* Work instructions: Output the text of every item below verbatim, leaving the pictures out.

* Listed entries:
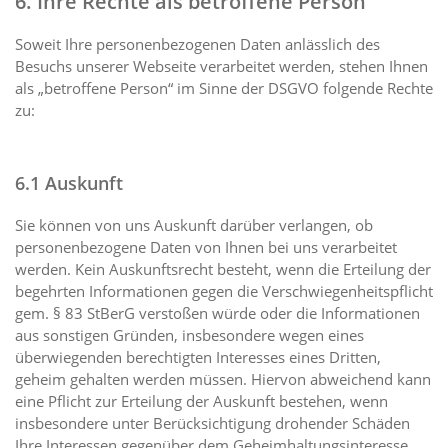
6. Ihre Rechte als betroffene Person
Soweit Ihre personenbezogenen Daten anlässlich des
Besuchs unserer Webseite verarbeitet werden, stehen Ihnen
als „betroffene Person“ im Sinne der DSGVO folgende Rechte
zu:
6.1 Auskunft
Sie können von uns Auskunft darüber verlangen, ob
personenbezogene Daten von Ihnen bei uns verarbeitet
werden. Kein Auskunftsrecht besteht, wenn die Erteilung der
begehrten Informationen gegen die Verschwiegenheitspflicht
gem. § 83 StBerG verstoßen würde oder die Informationen
aus sonstigen Gründen, insbesondere wegen eines
überwiegenden berechtigten Interesses eines Dritten,
geheim gehalten werden müssen. Hiervon abweichend kann
eine Pflicht zur Erteilung der Auskunft bestehen, wenn
insbesondere unter Berücksichtigung drohender Schäden
Ihre Interessen gegenüber dem Geheimhaltungsinteresse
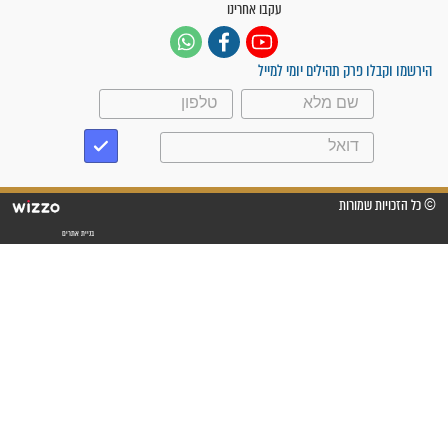
"משהו בתוכי ידע שההריון הזה
זקוק לתפילות": סיפור ישועה
מדהים בזכות התפילות מדי יום
"אשמח שתודיעו למתפללים
עלינו שהקב"ה שמע לתפילות
וחתמתי על חוזה עבודה אחרי
שנתיים של חיפוש!"
"לא להתייאש חס ושלום, גם
אם הזיווג עוד לא מגיע"
לכל המאמרים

* Answer area:
6. Ihre Rechte als betroffene Person
Soweit Ihre personenbezogenen Daten anlässlich des
Besuchs unserer Webseite verarbeitet werden, stehen Ihnen
als „betroffene Person“ im Sinne der DSGVO folgende Rechte
zu:
6.1 Auskunft
Sie können von uns Auskunft darüber verlangen, ob
personenbezogene Daten von Ihnen bei uns verarbeitet
werden. Kein Auskunftsrecht besteht, wenn die Erteilung der
begehrten Informationen gegen die Verschwiegenheitspflicht
gem. § 83 StBerG verstoßen würde oder die Informationen
aus sonstigen Gründen, insbesondere wegen eines
überwiegenden berechtigten Interesses eines Dritten,
geheim gehalten werden müssen. Hiervon abweichend kann
eine Pflicht zur Erteilung der Auskunft bestehen, wenn
insbesondere unter Berücksichtigung drohender Schäden
Ihre Interessen gegenüber dem Geheimhaltungsinteresse
"משהו בתוכי ידע שההריון הזה
זקוק לתפילות": סיפור ישועה
מדהים בזכות התפילות מדי יום
"אשמח שתודיעו למתפללים
עלינו שהקב"ה שמע לתפילות
וחתמתי על חוזה עבודה אחרי
שנתיים של חיפוש!"
"לא להתייאש חס ושלום, גם
אם הזיווג עוד לא מגיע"
לכל המאמרים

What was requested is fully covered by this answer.